BF – Sim. Em Aracaju, eu não estava sendo bem assistida nem financeiramente e nem no reconhecimento do meu trabalho autoral. Os bares estavam querendo que eu tocasse música dos outros, e isso começou a me incomodar. Eu estava ganhando dinheiro como intérprete, e nem era tanto dinheiro assim. Em São Paulo, só apresento trabalho autoral, sendo valorizada por isso e contratada em teatros e em centros culturais.

OV – Você é reconhecida por fazer da música instrumento de ativismo. O que te inspira a conduzir seu trabalho de forma tão engajada?

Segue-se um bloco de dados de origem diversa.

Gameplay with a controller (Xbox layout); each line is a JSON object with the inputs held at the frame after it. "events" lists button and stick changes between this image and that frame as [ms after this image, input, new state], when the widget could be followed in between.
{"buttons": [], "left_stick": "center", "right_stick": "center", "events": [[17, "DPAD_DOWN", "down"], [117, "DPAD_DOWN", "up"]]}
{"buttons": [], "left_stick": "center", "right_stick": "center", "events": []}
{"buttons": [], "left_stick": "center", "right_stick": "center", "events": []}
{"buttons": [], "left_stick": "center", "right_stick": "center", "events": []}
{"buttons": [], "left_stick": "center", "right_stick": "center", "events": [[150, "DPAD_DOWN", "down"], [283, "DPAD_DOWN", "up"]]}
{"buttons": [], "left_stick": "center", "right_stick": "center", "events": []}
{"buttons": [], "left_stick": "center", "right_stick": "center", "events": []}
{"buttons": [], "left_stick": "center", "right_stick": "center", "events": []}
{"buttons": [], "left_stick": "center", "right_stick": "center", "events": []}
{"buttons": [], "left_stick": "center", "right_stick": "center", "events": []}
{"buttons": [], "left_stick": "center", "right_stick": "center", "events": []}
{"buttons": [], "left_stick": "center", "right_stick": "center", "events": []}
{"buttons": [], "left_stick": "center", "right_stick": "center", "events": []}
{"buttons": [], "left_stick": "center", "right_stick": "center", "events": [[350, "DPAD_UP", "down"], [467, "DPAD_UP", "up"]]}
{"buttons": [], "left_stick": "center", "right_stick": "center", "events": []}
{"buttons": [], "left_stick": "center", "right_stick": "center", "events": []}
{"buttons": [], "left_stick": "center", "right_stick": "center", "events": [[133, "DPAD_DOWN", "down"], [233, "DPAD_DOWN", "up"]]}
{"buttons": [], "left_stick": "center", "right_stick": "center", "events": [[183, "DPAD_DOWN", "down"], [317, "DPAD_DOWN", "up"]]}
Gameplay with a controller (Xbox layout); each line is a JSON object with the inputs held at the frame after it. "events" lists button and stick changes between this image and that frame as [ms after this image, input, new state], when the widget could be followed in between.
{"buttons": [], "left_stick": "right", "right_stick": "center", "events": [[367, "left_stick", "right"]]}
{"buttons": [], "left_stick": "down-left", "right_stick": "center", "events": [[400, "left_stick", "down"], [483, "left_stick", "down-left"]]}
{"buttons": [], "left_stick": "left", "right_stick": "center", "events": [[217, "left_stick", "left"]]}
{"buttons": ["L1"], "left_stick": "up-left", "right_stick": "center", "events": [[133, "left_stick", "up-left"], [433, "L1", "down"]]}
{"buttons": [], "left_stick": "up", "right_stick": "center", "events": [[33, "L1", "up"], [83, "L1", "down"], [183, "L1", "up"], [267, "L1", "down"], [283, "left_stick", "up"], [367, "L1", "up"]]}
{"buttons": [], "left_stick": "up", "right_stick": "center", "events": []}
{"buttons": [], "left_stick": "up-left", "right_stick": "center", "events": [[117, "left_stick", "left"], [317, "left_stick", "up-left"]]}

BF – Ninguém valoriza a profissão do músico, mas nossa função é muito importante, por que a gente passa informações e forma opiniões através do nosso som. Também somos educadores. O meu engajamento é necessário, por que tem muitos dos meus morrendo. Morre preto e pobre todo dia, as mulheres negras são objetificadas, e é por isso que eu não posso me dar ao luxo de falar de amor. É complicado falar de amor sem falar de homofobia, de transfobia. Tenho um compromisso com meu povo, com a favela, com quem veio de onde eu vim e precisa receber o mesmo tipo de informação a que eu tive acesso. E eu me inspiro em muitas mulheres que fazem da arte a sua militância. Nina Simone, que foi ativista, cantora, e que nunca deixou as lutas do movimento anti-racismo. Aqui perto, estou tendo a oportunidade de conhecer e trabalhar com mulheres que admiro, como Luana Hansen, Preta Rara, as meninas do Rap Plus Size. Aí em Aracaju tem o exemplo de Linda Brasil, que é uma sobrevivente. Meu ativismo não é sozinho, tenho a ajuda de pessoas que me formam e fortalecem.

OV – Como está a sua carreira hoje e quais são os seus próximos projetos?
BF – Não consigo descrever a alegria que estou sentindo de ver um trabalho sendo feito. A gente está em processo de gravação do EP, e vai ser um EP lindo, com participações de amigos e pessoas queridas como Preta Rara, Luana Hansen, Luedji Luna… É muita gente boa e eu estou muito feliz em encontrar espaço para o meu trabalho, produzir, estar em estúdio, montar arranjos, fazer shows, ser reconhecida na rua. Estou em uma fase plena, fazendo o que eu realmente quero fazer. Estamos com o projeto de lançar um single em agosto, que se chama “Cota não é esmola” e que fala sobre as cotas raciais na universidade. Vamos lançar o EP em novembro, com um showzão aqui em São Paulo. Estou doida de vontade de ir para Aracaju, mostrar esse trabalho novo e rever os amigos e as pessoas que me incentivaram, como Paulinho Araújo, João Victor, Lari Lima e Bárbara Sandes. Quero dizer que a gente não esqueceu da quebrada, de onde a gente veio. Sinto saudade de Aracaju. Do cheiro, do clima, das pessoas, do calor, de tudo. Mas, como já dizia João Victor Fernandes, “saudade é poda da alma para melhor crescer”. E a gente tá crescendo.